Small town conservatism and judgementalism, the legacy of that fraught night nine years ago, and the arrival of these unwelcome zealots and their sleazy leader ‘Saint Bede’, throw the town into confusion and division, and Gracie and her family find themselves in the thick of it.
When kids live through trauma, even when it has huge immediate and long-term consequences, they’re still kids. Lane conveys this extremely skilfully. We hear everything from Gracie’s perspective: still with a child’s naivete at eleven, but with the beginnings of adult knowledge creeping in. Grace can be flippant about the kids who have died. She sometimes has self-centred thoughts like wishing someone closer to her would die so that she can be grief-stricken like the other families. Mostly she’s preoccupied by Toby, the boy she has a crush on, and what he thinks of her. She does stupid things like not telling any adults when her brother Elijah goes off into the bush by himself, or setting off herself to try to hitchhike to Queensland despite the clear and present danger. You want to shake her, but of course, she’s an eleven-year-old girl. This is how she would respond. Yet we know the trauma is still doing its work on her through her physical responses – twisting guts, sleepless nights, wanting to throw up, bursting into tears, off her food, pale, stressed.

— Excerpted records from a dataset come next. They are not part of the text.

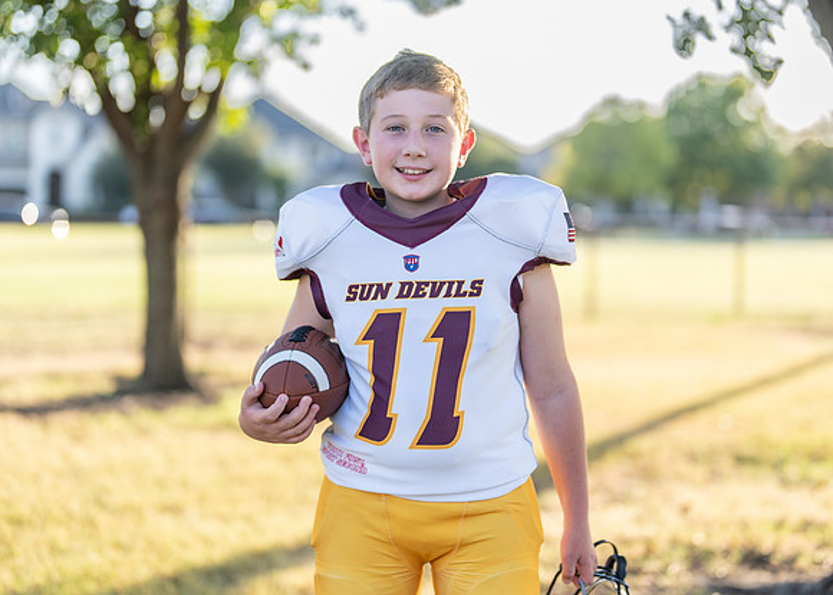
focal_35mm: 57
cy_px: 279
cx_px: 449
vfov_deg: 25.0
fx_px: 1340
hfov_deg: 34.5
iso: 100
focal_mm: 50
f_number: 1.2
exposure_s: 1/1250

When they come, the denouements (there are two: the revelations of who’s been killing the kids, and what really happened at the river picnic) are not earth-shattering. In fact both are quite well signposted for the adult reader, if not for Gracie. There’s a (fairly hasty) final action sequence that changes the future landscape for Gracie and her family, signifying both the lasting impact of trauma, and growth and renewal for the family as her parents finally step up to their responsibilities.
The novel’s real achievement, I think, is in the loving depiction of family life in this place and at this time: rissoles with tomato sauce; toddlers with snotty noses; Mum taking time for herself with a glass of cask wine and the New Idea crossword; chain-smoking; dry-grassed front lawns; town gossip; kids’ talk at school; sibling relationships. Coongahoola and Gracie’s family home are rich, warm, alive places in Lane’s rendering.
It’s a powerful reminder of what it’s like to be a kid – or what it was like, back in a time when kids ran more freely than they do now. It was a time of greater independence, perhaps greater resilience, but also of grave risk.
HOLLY WALKER is a PhD student in creative writing at the International Institute of Modern Letters at Victoria University, and a writer, reviewer and children’s advocate. Her memoir The Whole Intimate Mess: Motherhood, politics and women’s writing was published by Bridget Williams Books in 2017, and her essays and reviews have been widely published. She lives in Lower Hutt with her partner and two daughters.